Prior to investing in CFDs, you should check the firm’s regulatory status and carefully consider the high risks associated with trading these products, especially if you have been actively contacted by a firm or its introducers.
You should check:
- You fully understand the protections FCA rules provide retail consumers you would lose if you chose to ‘opt up’ to professional client status (see July 2019 Press Release mentioned below for details);
- Our Unauthorised firms and individuals web page, where you can search for names on our Warning List.
- the Financial Services Register, where you can check whether a firm is FCA-authorised. (Please note that all firms on our Register with the status ‘Applied to cancel’ and EEA firms in ‘Supervised run-off’ should not be taking on new UK clients.)
You should be alert to the possibility of overseas firms using very similar names to UK firms on our register and/or sharing common trading names. You should check a firm's Terms & Conditions to establish the actual entity you will be contracting with and where it is incorporated. You should carefully consider the protections you may lose when dealing with an overseas firm.

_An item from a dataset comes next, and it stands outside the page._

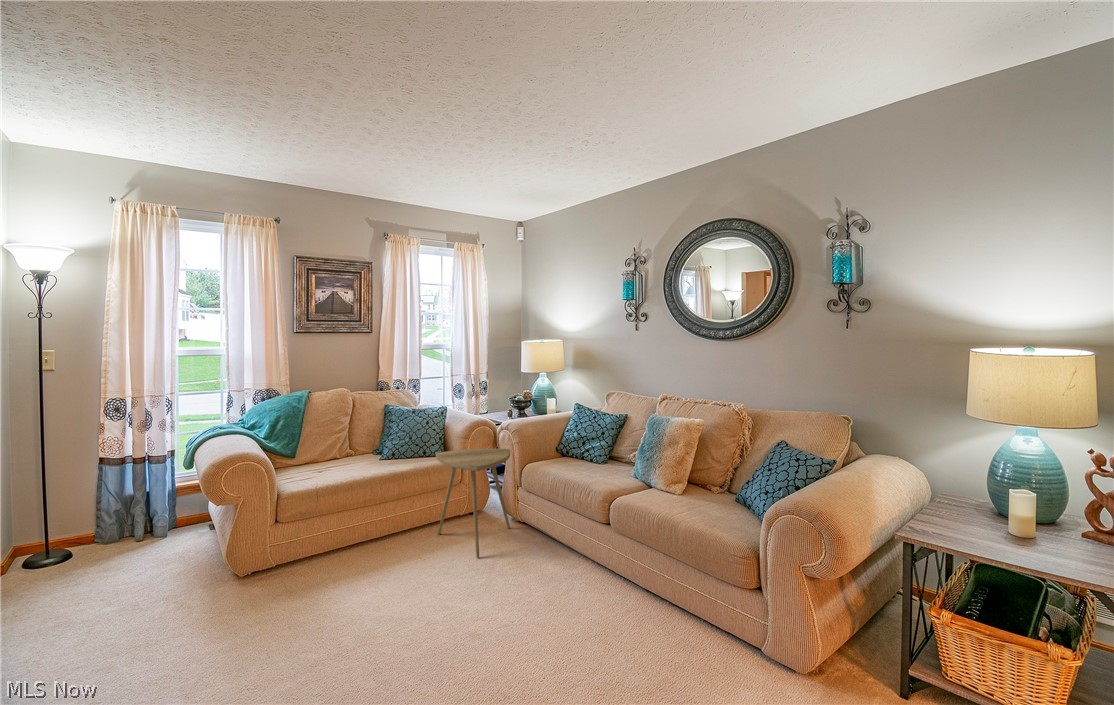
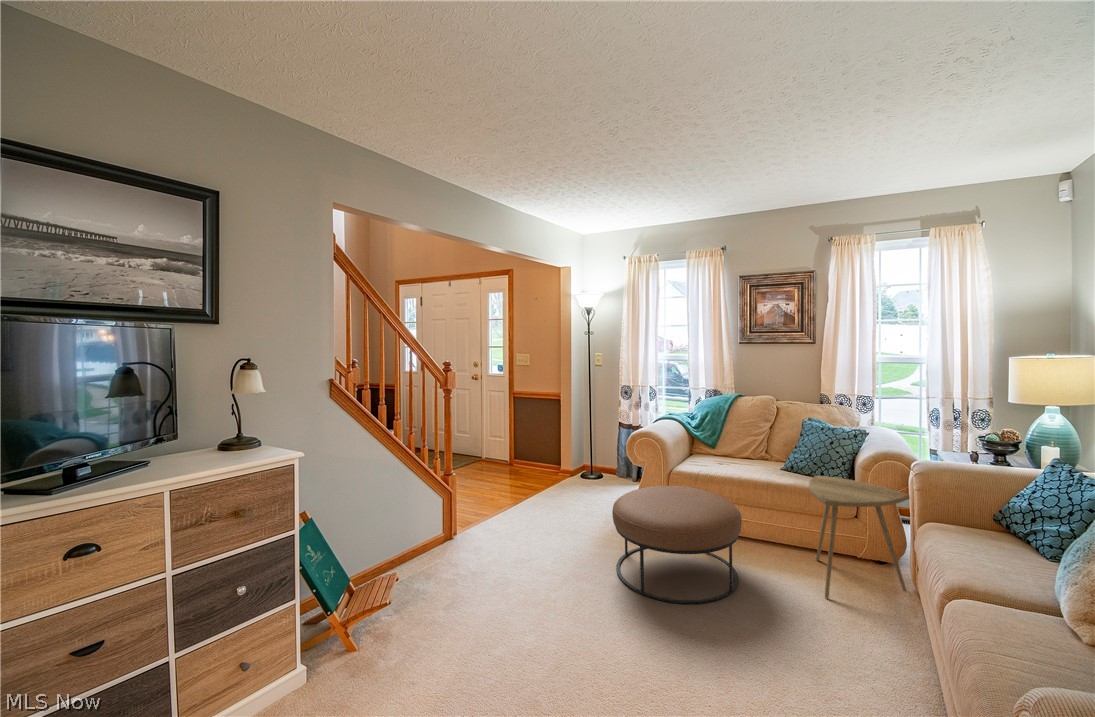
ottoman: none [240,498,415,656] -> present [612,486,742,604]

Even if you will be/are dealing with an FCA-authorised firm, you should still be alert to additional risks with some firms. If you have any uncertainty, we recommend you review:
- the ‘Dealing with problem firms’ section of our Dear Portfolio letter, which contains more detail of our concerns in relation to scam/churn activities, circumvention of our rules and firms’ inappropriate use of introducers; and
- our Protect yourself from scams web page, noting this includes a warning that consumers that have invested in a scam may be targeted again by scammers offering to get your money back.
If your concerns persist, we ask that you report them to us. Options as to how to do so are available on our Contact us web page.
Significant past communications to the CFD portfolio
On 1 July 2019, we released a Press Release and Policy Statement PS19/18 setting out final rules for CFDs as set out in our handbook at COBS 22.5. These require firms that offer CFDs and CFD-like options to retail consumers to:
- limit leverage to between 30:1 and 2:1 depending on the underlying asset;
- close out a customer’s position when their funds fall to 50% of the margin needed to maintain them;
- provide protections that guarantee a client cannot lose more than the total funds in their account;
- stop offering current and potential retail customers cash or other inducements; and
- provide a standardised risk warning, telling potential customers the percentage of the firm’s retail client accounts that make losses
On 10 January 2018, we published a ‘Dear CEO’ letter following a project designed to assess whether contract for difference (CFD) providers and distributors delivered CFDs to the intended target market, paid due regard to the interests of customers and treated them fairly.
The findings suggested that CFD providers and distributors might be failing to conduct their activities in accordance with our Principles for Businesses, the Client’s best interests rule (COBS 2.1.1R) and SYSC.
On 2 February 2016, we published a ‘Dear CEO’ letter following a review that assessed client take-on at ten firms offering CFD products. Our review found some firms did not assess appropriateness and warn clients for whom CFDs were not appropriate and that some firms did not have adequate anti-money laundering systems and controls.